Unless all of those charged with governance are involved in managing the entity, if the auditor has identified or suspects fraud involving:

  1. Management
  2. employees who have significant roles in internal control; or others where the fraud results in a material misstatement in the financial statements,
  3. the auditor shall communicate these matters to those charged with governance on a timely basis. If the auditor suspects fraud involving management, the auditor shall communicate these suspicions to those charged with governance and discuss with them the nature, timing and extent of audit procedures necessary to complete the audit.

The auditor shall communicate with those charged with governance any other matters related to fraud that are, in the auditor’s judgment, relevant to their responsibilities.
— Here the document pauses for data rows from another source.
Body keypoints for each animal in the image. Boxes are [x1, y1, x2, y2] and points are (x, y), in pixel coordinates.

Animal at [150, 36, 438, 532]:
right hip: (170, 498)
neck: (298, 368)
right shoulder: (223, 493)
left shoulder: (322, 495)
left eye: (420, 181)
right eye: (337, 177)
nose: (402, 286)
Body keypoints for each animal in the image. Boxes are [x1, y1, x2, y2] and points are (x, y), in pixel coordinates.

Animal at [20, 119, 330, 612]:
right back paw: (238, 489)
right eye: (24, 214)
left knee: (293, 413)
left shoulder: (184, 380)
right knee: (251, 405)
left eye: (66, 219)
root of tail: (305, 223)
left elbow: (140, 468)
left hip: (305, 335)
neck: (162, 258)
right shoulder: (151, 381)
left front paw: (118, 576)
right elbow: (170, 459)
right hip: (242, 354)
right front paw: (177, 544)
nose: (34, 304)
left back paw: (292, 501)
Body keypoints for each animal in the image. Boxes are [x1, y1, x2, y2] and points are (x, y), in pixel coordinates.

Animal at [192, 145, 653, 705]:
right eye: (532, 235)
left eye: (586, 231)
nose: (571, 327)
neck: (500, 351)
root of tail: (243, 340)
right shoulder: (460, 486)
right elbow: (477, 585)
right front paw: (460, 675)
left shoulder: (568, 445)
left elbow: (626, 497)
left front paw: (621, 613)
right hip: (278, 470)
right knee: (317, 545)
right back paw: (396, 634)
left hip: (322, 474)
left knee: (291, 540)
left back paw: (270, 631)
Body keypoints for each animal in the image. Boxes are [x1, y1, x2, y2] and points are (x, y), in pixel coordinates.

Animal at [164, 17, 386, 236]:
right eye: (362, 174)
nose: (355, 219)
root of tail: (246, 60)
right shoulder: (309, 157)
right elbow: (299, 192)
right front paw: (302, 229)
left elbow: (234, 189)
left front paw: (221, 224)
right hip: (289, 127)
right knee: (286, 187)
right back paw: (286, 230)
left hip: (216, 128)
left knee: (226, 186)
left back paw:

Communications to Regulatory and Enforcement Authorities:

If the auditor has identified or suspects a fraud, the auditor shall determine whether there is a responsibility to report the occurrence or suspicion to a party outside the entity. Although the auditor’s professional duty to maintain the confidentiality of client information may preclude such reporting, the auditor’s legal responsibilities may override the duty of confidentiality in some circumstances.

Documentation:

The auditor shall include the following in the audit documentation of the auditor’s understanding of the entity and its environment and the assessment of the risks of material misstatement required by ISA 315:

  1. The significant decisions reached during the discussion among the engagement team regarding the susceptibility of the entity’s financial statements to material misstatement due to fraud; and
  2. The identified and assessed risks of material misstatement due to fraud at the financial statement level and at the assertion level.

The auditor shall include the following in the audit documentation of the auditor’s responses to
the assessed risks of material misstatement required by ISA 330:

  1. The overall responses to the assessed risks of material misstatement due to fraud at the financial statement level and the nature, timing and extent of audit procedures, and the linkage of those procedures with the assessed risks of material misstatement due to fraud at the assertion level; and
  2. The results of the audit procedures, including those designed to address the risk of management override of controls.

The auditor shall include in the audit documentation communications about fraud made to management, those charged with governance, regulators and others.
If the auditor has concluded that the presumption that there is a risk of material misstatement due to fraud related to revenue recognition is not applicable in the circumstances of the engagement, the auditor shall include in the audit documentation the reasons for that conclusion.